> EXERCISE OBJECTIVE
From the listing below, extract each entry exactly as written, minus the images.

> SOURCE INFORMATION
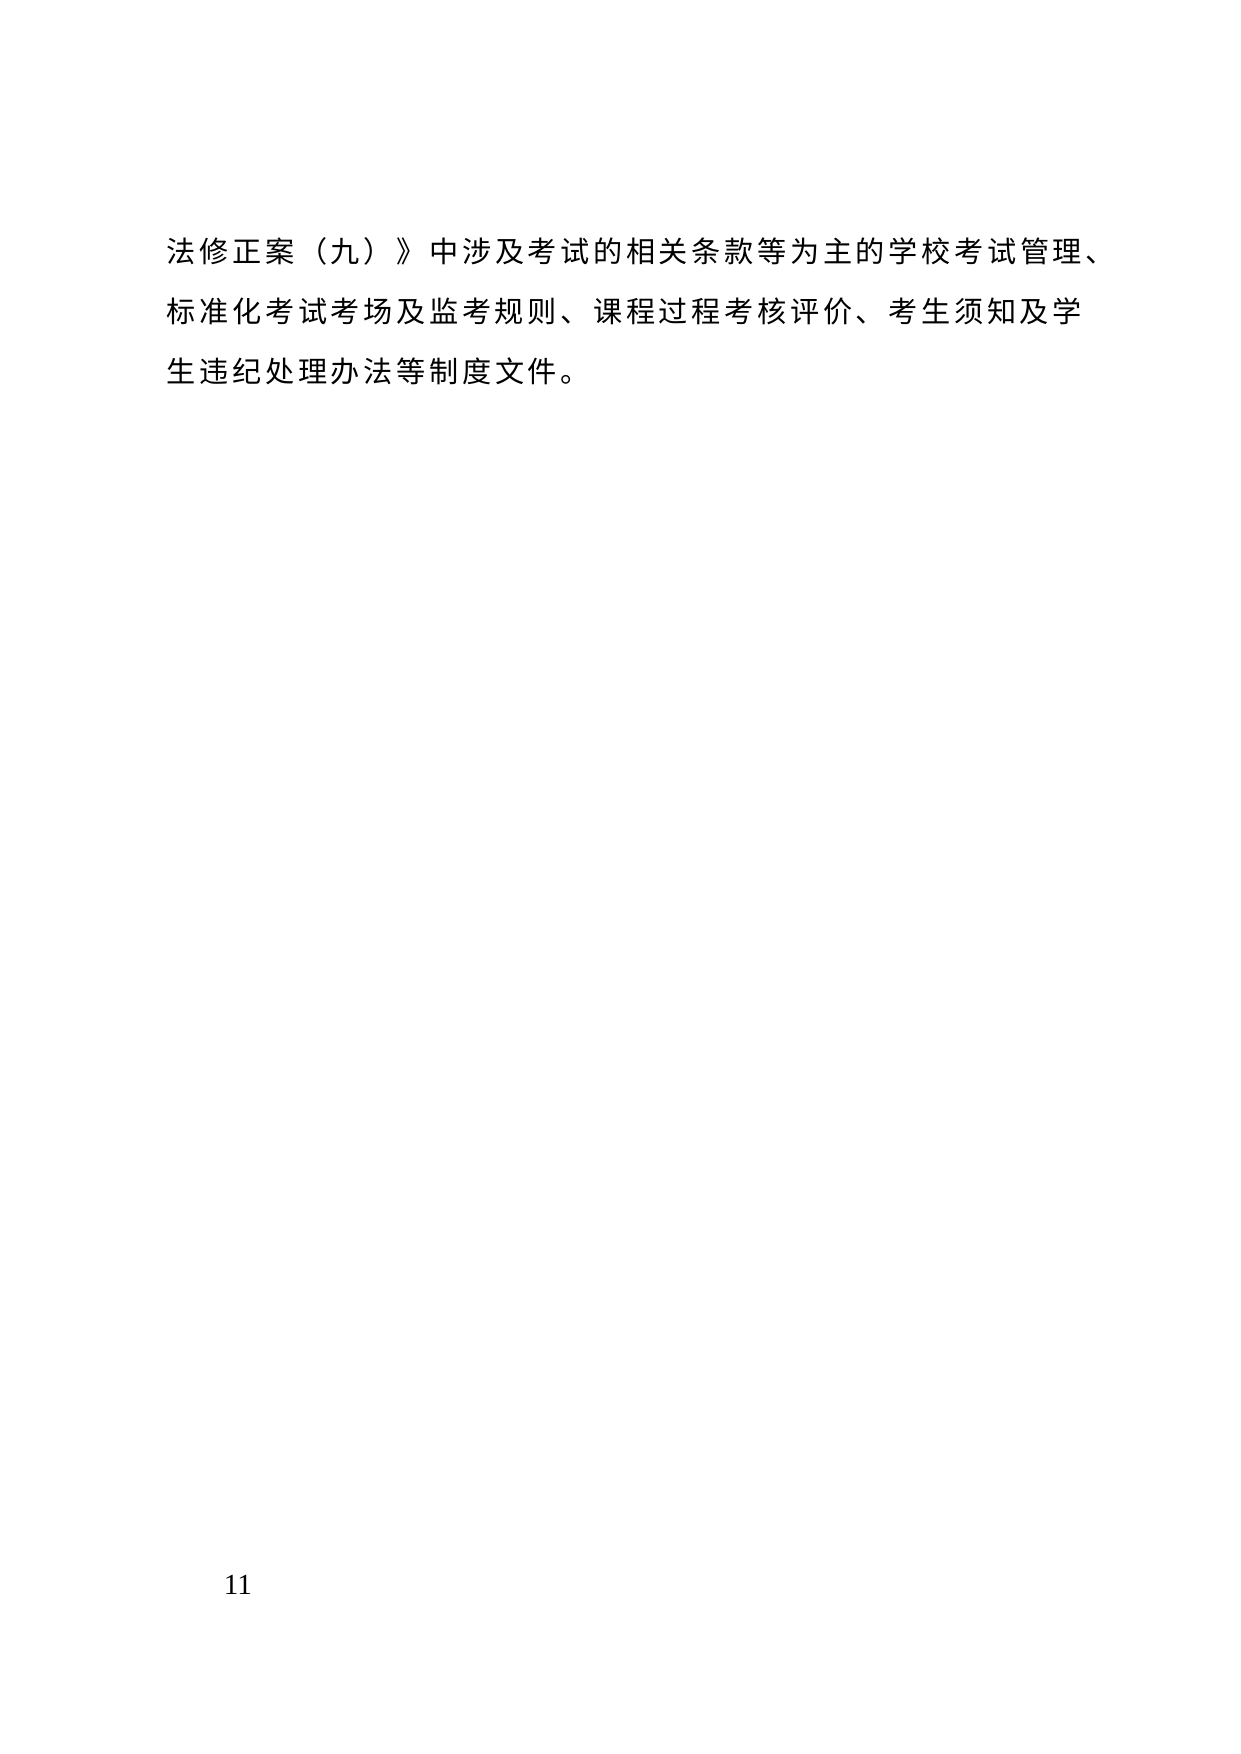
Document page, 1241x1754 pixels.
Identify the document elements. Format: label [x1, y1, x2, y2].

text [167, 219, 1085, 400]
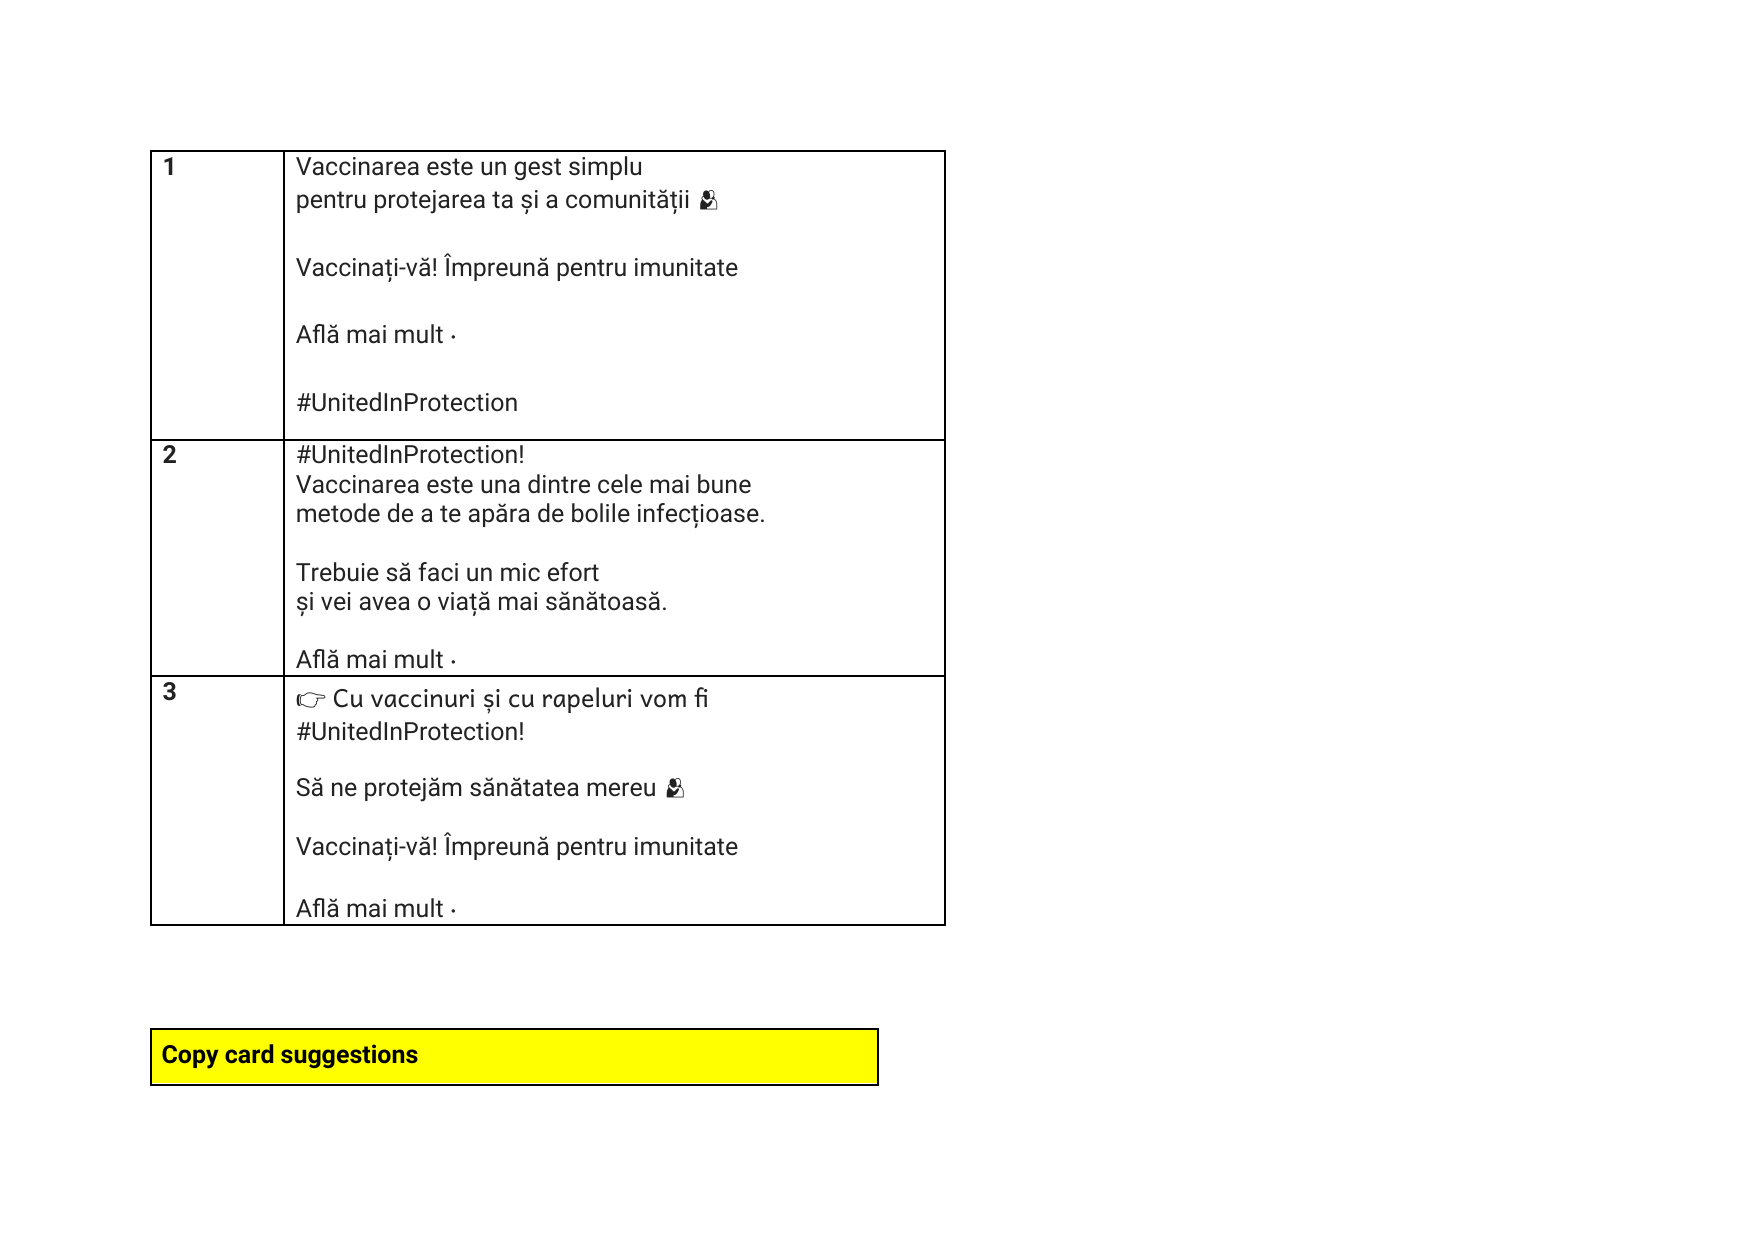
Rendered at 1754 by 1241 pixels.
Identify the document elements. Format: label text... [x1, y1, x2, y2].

table_cell 👉 #UnitedInProtection! Să ne protejăm sănătatea mereu 🫂​ Vaccinați-vă! Împreună pentru imunitate Află mai mult 🔗​ [285, 677, 944, 924]
table_cell 1 [152, 152, 283, 438]
table_cell 2 [152, 441, 283, 675]
table_header Copy card suggestions [152, 1030, 877, 1083]
table_cell 3 [152, 677, 283, 924]
table_cell Vaccinarea este un gest simplu pentru protejarea ta și a comunității 🫂​ Vaccinați-vă! Împreună pentru imunitate Află mai mult 🔗​ #UnitedInProtection [285, 152, 944, 438]
table_cell #UnitedInProtection! ​ Vaccinarea este una dintre cele mai bune metode de a te apăra de bolile infecțioase. Trebuie să faci un mic efort și vei avea o viață mai sănătoasă.​ Află mai mult 🔗​ [285, 441, 944, 675]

> ANSWER TO THIS PROBLEM
Document page, 1241x1754 pixels.
Identify the document elements. Format: label [x1, y1, x2, y2].

text [167, 219, 1085, 400]
Rendered at 1754 by 1241 pixels.
Identify the document elements. Format: label text... [x1, y1, x2, y2].

table_cell 👉 #UnitedInProtection! Să ne protejăm sănătatea mereu 🫂​ Vaccinați-vă! Împreună pentru imunitate Află mai mult 🔗​ [285, 677, 944, 924]
table_cell 1 [152, 152, 283, 438]
table_cell 2 [152, 441, 283, 675]
table_header Copy card suggestions [152, 1030, 877, 1083]
table_cell 3 [152, 677, 283, 924]
table_cell Vaccinarea este un gest simplu pentru protejarea ta și a comunității 🫂​ Vaccinați-vă! Împreună pentru imunitate Află mai mult 🔗​ #UnitedInProtection [285, 152, 944, 438]
table_cell #UnitedInProtection! ​ Vaccinarea este una dintre cele mai bune metode de a te apăra de bolile infecțioase. Trebuie să faci un mic efort și vei avea o viață mai sănătoasă.​ Află mai mult 🔗​ [285, 441, 944, 675]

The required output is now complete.